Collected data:
======

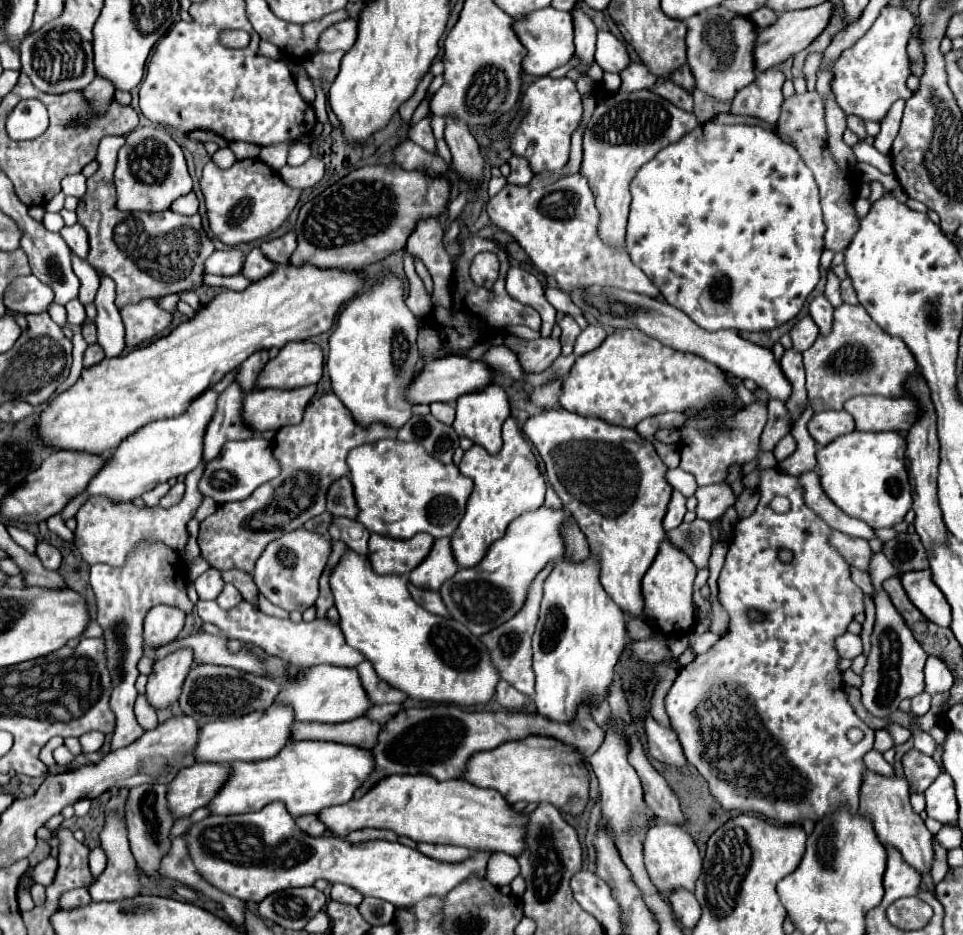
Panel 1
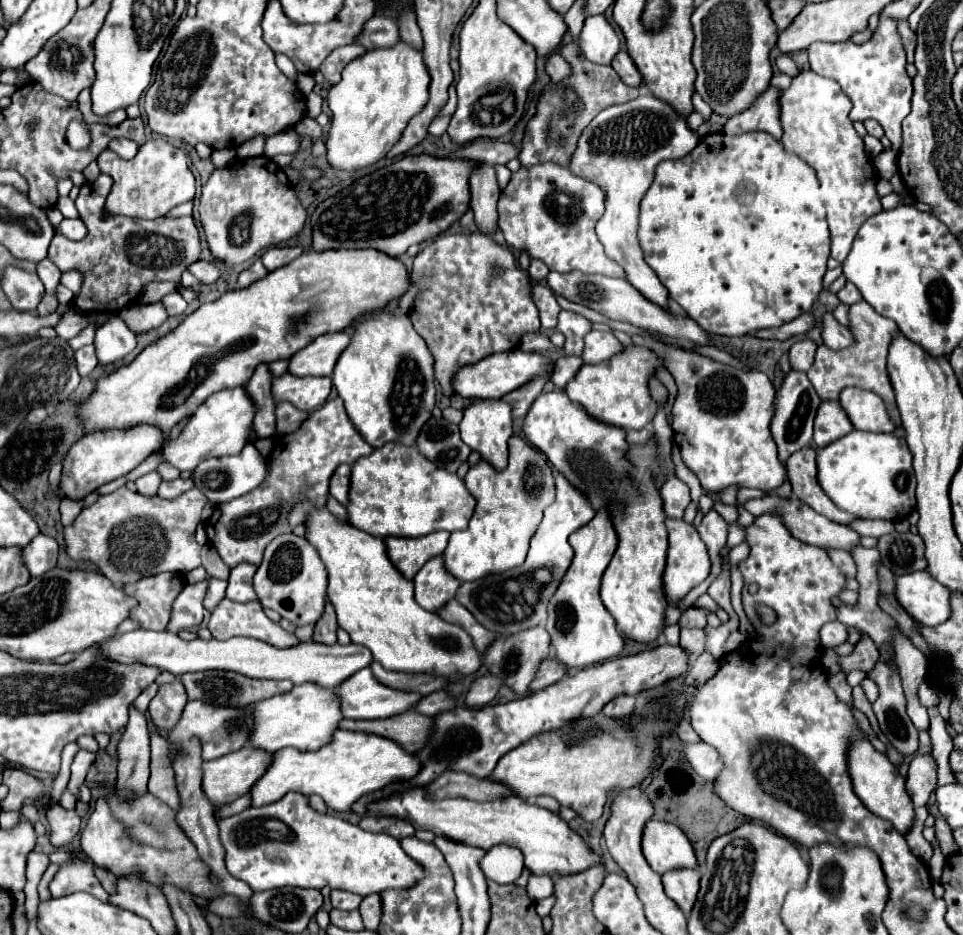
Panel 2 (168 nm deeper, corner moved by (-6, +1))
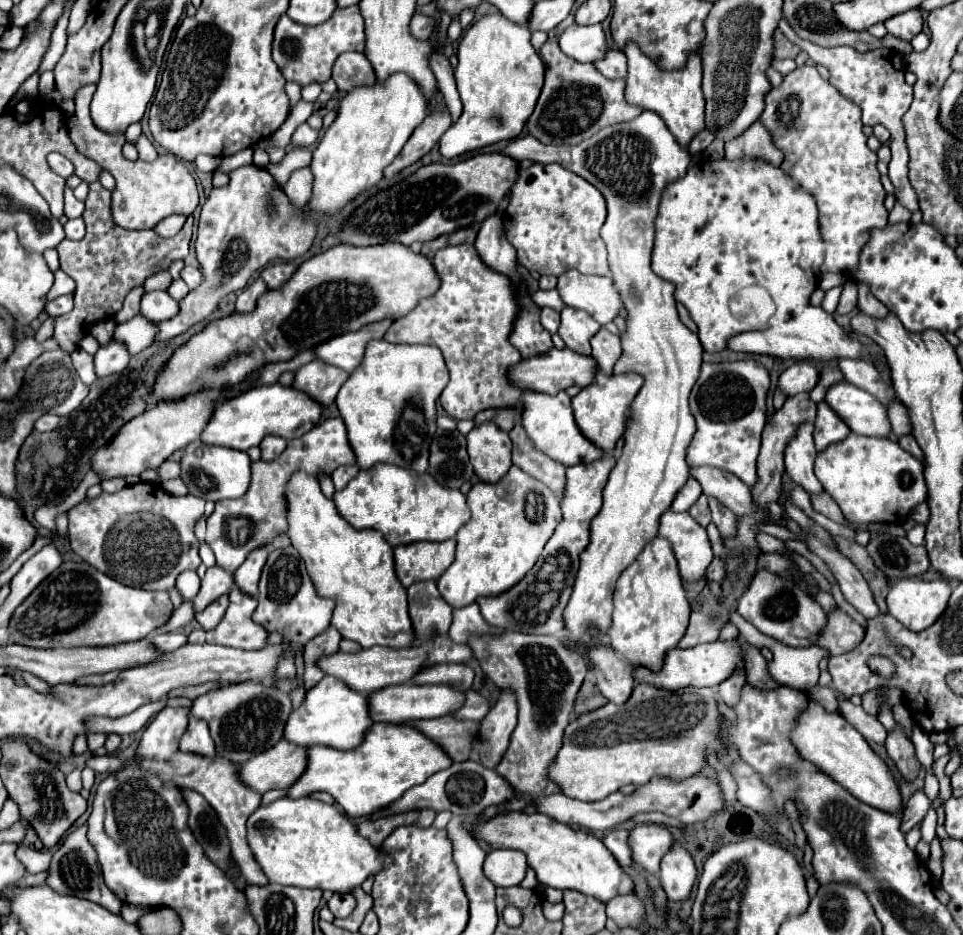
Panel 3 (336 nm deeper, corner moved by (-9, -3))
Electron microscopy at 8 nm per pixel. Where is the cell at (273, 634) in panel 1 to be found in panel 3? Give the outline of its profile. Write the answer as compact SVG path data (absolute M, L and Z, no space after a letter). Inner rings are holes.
M231 589L229 601L229 609L221 623L207 631L207 643L237 649L265 649L269 645L269 631L253 621L257 599L243 595L239 589Z

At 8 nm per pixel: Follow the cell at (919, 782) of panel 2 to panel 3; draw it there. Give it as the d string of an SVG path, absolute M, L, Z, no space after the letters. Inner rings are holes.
M923 789L915 791L909 797L907 805L905 805L905 811L903 811L903 817L901 817L901 829L907 833L913 825L917 825L917 823L923 821L923 817L927 815L929 809L931 809L931 801L925 795L925 791Z

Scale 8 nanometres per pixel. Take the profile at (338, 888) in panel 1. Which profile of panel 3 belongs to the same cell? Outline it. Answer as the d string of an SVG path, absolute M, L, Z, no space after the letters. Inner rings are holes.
M335 893L329 901L327 901L327 907L331 909L331 913L335 917L347 917L351 915L351 911L355 909L355 897L351 893Z

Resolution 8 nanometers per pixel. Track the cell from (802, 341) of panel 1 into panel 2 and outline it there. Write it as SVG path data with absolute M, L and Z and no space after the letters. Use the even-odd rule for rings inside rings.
M810 339L798 341L792 345L790 349L790 367L794 371L808 371L812 361L814 361L814 353L816 353L816 343Z

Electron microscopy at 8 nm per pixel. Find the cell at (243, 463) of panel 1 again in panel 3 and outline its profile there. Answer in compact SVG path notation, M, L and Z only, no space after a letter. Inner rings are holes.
M205 447L203 449L203 455L197 457L195 453L187 451L181 459L181 479L185 481L187 489L191 495L195 497L201 497L205 501L221 501L221 499L239 499L247 493L249 489L249 483L251 483L251 459L247 453L243 451L231 451L227 447Z

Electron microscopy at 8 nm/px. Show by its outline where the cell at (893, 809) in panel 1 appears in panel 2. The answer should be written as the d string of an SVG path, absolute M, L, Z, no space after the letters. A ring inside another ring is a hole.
M852 739L850 741L850 751L846 753L848 759L848 775L852 779L854 785L854 793L858 795L858 799L878 817L894 823L894 827L900 833L906 833L912 823L914 823L914 805L910 795L906 793L904 787L904 777L898 773L898 769L890 763L890 759L876 751L870 741L864 739Z

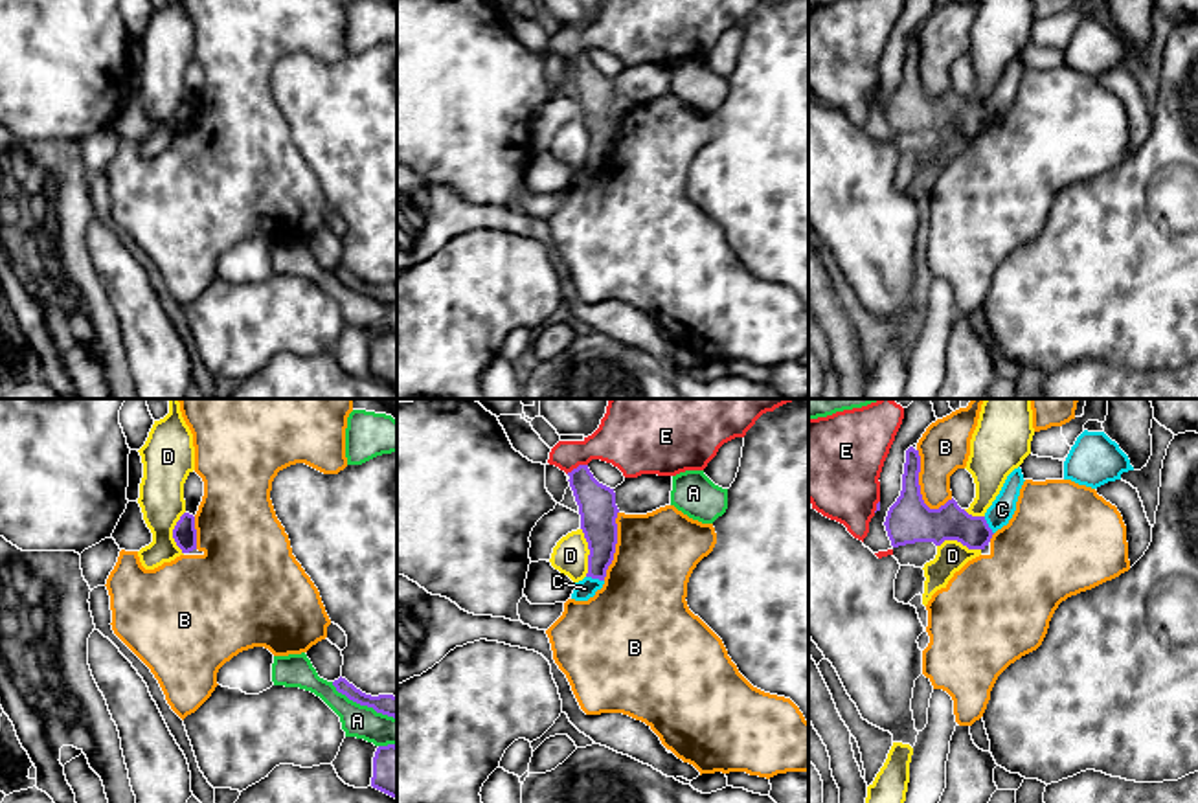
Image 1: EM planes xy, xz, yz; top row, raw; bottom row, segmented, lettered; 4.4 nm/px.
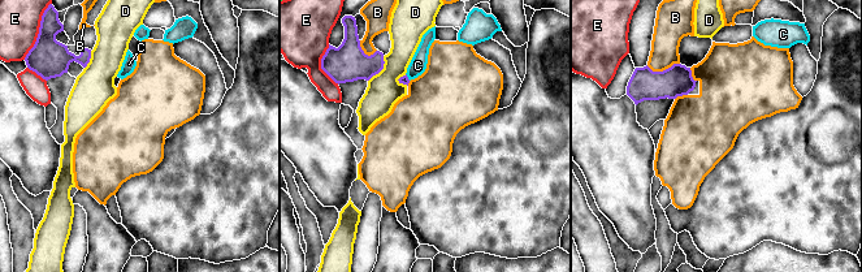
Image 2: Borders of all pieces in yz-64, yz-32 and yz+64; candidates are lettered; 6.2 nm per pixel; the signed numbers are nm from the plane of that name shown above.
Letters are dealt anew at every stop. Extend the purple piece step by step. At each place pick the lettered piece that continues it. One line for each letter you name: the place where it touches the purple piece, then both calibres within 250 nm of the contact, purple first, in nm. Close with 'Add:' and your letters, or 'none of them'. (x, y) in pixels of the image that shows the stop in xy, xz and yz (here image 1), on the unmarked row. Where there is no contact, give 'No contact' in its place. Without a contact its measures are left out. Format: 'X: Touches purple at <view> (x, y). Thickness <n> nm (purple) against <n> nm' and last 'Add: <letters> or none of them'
Add: none of them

======

* _THE TASK_: Lines that contain "moved" should be pulled from the entries above and reported.

* _YOUR RESPONSE_:
Panel 2 (168 nm deeper, corner moved by (-6, +1))
Panel 3 (336 nm deeper, corner moved by (-9, -3))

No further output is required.